Suburban Police Departments To Be Trained, Equipped With Narcan
CHICAGO (WBBM NEWSRADIO) -- Police from 30 suburban departments in Cook County are going to soon be trained and equipped with Narcan to try to save the lives of people overdosing on opioids.
Under a new program with Loyola University Medical Center, 1,900 suburban police officers in Cook County will be trained to use and will be equipped with two doses of Narcan nasal spray to counter the effects of heroin-related drugs since police are most often first on-the-scene.
Loyola University Medical Center is providing the training to officers.
"The risk to society of delaying immediate care for these patients is great. Patient need antidote now, not in two minutes when an ambulance arrives," said Loyola's chairman of Emergency Medicine, Dr. Mark Cichon.
"It's incumbent on us to do what we can to save as many people as we can."
The Cook County Medical Examiner's Office said there were more than 1,000 opioid-related deaths in the county last year.

§ Supplied data:

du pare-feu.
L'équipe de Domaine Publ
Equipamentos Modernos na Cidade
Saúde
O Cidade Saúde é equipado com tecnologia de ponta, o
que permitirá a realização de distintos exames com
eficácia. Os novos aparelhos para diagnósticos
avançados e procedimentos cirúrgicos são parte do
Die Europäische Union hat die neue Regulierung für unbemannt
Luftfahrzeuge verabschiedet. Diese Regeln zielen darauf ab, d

--

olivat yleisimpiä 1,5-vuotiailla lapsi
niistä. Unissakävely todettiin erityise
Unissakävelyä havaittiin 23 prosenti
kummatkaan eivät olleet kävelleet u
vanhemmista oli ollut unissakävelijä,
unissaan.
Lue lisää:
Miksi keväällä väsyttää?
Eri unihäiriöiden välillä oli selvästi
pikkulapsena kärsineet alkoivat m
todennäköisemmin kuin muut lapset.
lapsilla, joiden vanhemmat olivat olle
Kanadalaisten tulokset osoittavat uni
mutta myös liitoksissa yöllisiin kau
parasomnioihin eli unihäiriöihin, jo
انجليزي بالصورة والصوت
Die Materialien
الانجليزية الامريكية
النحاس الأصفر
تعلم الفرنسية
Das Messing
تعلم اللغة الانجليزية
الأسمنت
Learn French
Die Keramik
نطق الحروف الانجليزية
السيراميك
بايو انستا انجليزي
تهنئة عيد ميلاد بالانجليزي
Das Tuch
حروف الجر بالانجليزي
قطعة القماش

§ Description of the task: Please reproduce the entire news item on suburban police and Narcan word for word.

§ Response:
Suburban Police Departments To Be Trained, Equipped With Narcan
CHICAGO (WBBM NEWSRADIO) -- Police from 30 suburban departments in Cook County are going to soon be trained and equipped with Narcan to try to save the lives of people overdosing on opioids.
Under a new program with Loyola University Medical Center, 1,900 suburban police officers in Cook County will be trained to use and will be equipped with two doses of Narcan nasal spray to counter the effects of heroin-related drugs since police are most often first on-the-scene.
Loyola University Medical Center is providing the training to officers.
"The risk to society of delaying immediate care for these patients is great. Patient need antidote now, not in two minutes when an ambulance arrives," said Loyola's chairman of Emergency Medicine, Dr. Mark Cichon.
"It's incumbent on us to do what we can to save as many people as we can."
The Cook County Medical Examiner's Office said there were more than 1,000 opioid-related deaths in the county last year.